Understanding Sun Master Index Processing (Repository)

Sun Match Engine Match Types (Repository)

The Sun Master Index wizard match types fall into four primary categories.

The actual standardization and match types entered into the Match Field file vary for each match type you select in the wizard. The match and standardization types for each type of field are listed in the following descriptions. The match types entered into the Match Field file correspond to the match types defined in the match configuration file, MatchConfigFile.cfg.

Person Match Types

The Person match types include PersonLastName and PersonFirstName. These match types are used to normalize and phonetically encode name fields for person matching. For each field with one of these match types, the wizard adds two fields to the object structure for phonetic and standardized versions. If you specify a field with a person match type for blocking in the wizard, the phonetic version of the name is automatically added to the blocking query. The following fields are created when you specify one of the Person match types for a field (field_name refers to the name of the field specified for Person matching).

The corresponding standardization and match types in the Match Field file are listed in Table 24.

Table 24 Person Name Standardization and Match Types

eView Wizard Match Type 

Match Field File Standardization Type 

Match Field File Match Type 

PersonLastName 

PersonName 

LastName 

PersonFirstName 

PersonName 

FirstName 

BusinessName Match Types

The BusinessName match type is designed to help parse, normalize, and phonetically encode a business name. BusinessName matching adds several fields to the object structure and to the match string. If you specify a business name field for blocking, each parsed business name field is added to the blocking query. The corresponding standardization type in the Match Field file for all fields selected for BusinessName matching is also BusinessName.
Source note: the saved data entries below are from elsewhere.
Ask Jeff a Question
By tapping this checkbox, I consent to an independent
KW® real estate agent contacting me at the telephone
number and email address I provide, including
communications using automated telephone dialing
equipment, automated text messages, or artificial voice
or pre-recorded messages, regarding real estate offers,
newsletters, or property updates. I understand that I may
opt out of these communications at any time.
The actual match type assigned to each field varies depending on the type of information in each field.

Table 25 lists the fields created when you select the BusinessName match type for a field along with their corresponding match types in the Match Field file (field_name refers to the name of the field selected for BusinessName matching).


Note –

Only specify this type of matching for one business name field; otherwise, the wizard will create duplicate entries in the object structure. If more than one field contains the business name, you can add those fields to the standardization structure in the Match Field file after the wizard creates the configuration files.
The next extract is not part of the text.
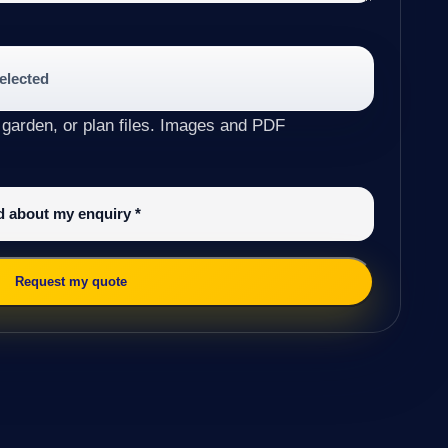
selected
 garden, or plan files. Images and PDF
ed about my enquiry
*
Request my quote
Table 25 BusinessName Match Types

Field Name 

Description 

Added to the Match String? 

Match Field File Match Type 

field_name_Name

The parsed and normalized version of the business name. 

Yes 

PrimaryName 

field_name_NamePhon

The phonetic version of the business name. 

No 

 

field_name_OrgType

The parsed organization type of the business name. 

Yes 

OrgTypeKeyword 

field_name_AssocType

The association type for the business. 

Yes 

AssocTypeKeyword 

field_name_Industry

The name of the industry for the business. 

Yes 

IndustryTypeKeyword 

field_name_Sector

The name of the industry sector (industries are a subset of sectors). 

Yes 

IndustrySectorList 

field_name_Alias

An alias for the business name. 

No 

 

field_name_Url

The business’ web site URL. 

Yes 

Url 

Address Match Types

The Address match type is designed to help parse, normalize, and phonetically encode an address for matching or standardizing address information. Address matching adds several fields to the object structure and to the match string. If you specify an address field for blocking, the parsed fields are added to the blocking query. The corresponding standardization type for fields selected for Address matching is Address. The actual match type assigned to each field varies depending on the type of information in each field.
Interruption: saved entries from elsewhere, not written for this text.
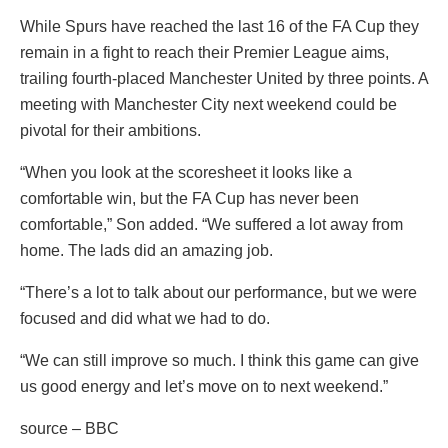
While Spurs have reached the last 16 of the FA Cup they
remain in a fight to reach their Premier League aims,
trailing fourth-placed Manchester United by three points. A
meeting with Manchester City next weekend could be
pivotal for their ambitions.
“When you look at the scoresheet it looks like a
comfortable win, but the FA Cup has never been
comfortable,” Son added. “We suffered a lot away from
home. The lads did an amazing job.
“There’s a lot to talk about our performance, but we were
focused and did what we had to do.
“We can still improve so much. I think this game can give
us good energy and let’s move on to next weekend.”
source – BBC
The fields created when you select the Address match type for a field are listed below along with their corresponding match types in the Match Field file (field_name refers to the name of the field selected for Address matching).


Note –

Only specify this type of matching for one street address field; otherwise, the wizard will create duplicate entries in the object structure. If more than one field contains the street address, you can define the additional fields in the standardization structure in the Match Field file after the wizard creates the configuration files.


Table 26 Address Match Types

Field Name 

Description 

Added to Match String? 

Match Field File Match Type 

field_name_HouseNo

The parsed street number of the address. 

Yes 

HouseNumber 

field_name_StDir

The parsed and normalized street direction of the address. 

Yes 

StreetDir 

field_name_StName

The parsed and normalized street name of the address. 

Yes 

StreetName 

field_name_StPhon

The phonetic version of the street name. 

No 

 

field_name_StType

The parsed and normalized street type of the address, such as Boulevard, Street, Drive, and so on. 

Yes 

StreetType 

If you want to search on street addresses but do not want to use these fields for matching, select the Address match type for only one street address field in the wizard. When the wizard is complete, you can remove the address fields from the match string in the Match Field file.

Miscellaneous Match Types

Several additional match types are defined in the wizard for the Sun Match Engine. These match types are used to indicate matching on a string, date, or number fields other than those described above or to indicate matching on a field that contains a single character (such as the gender field, which might accept “F” for female or “M” for male). These match types do not define standardization for the specified field and do not add any fields to the object structure. If you specify one of these match types for a field in the wizard, the field is added to the match string with a match type of String, Date, Number, or Char.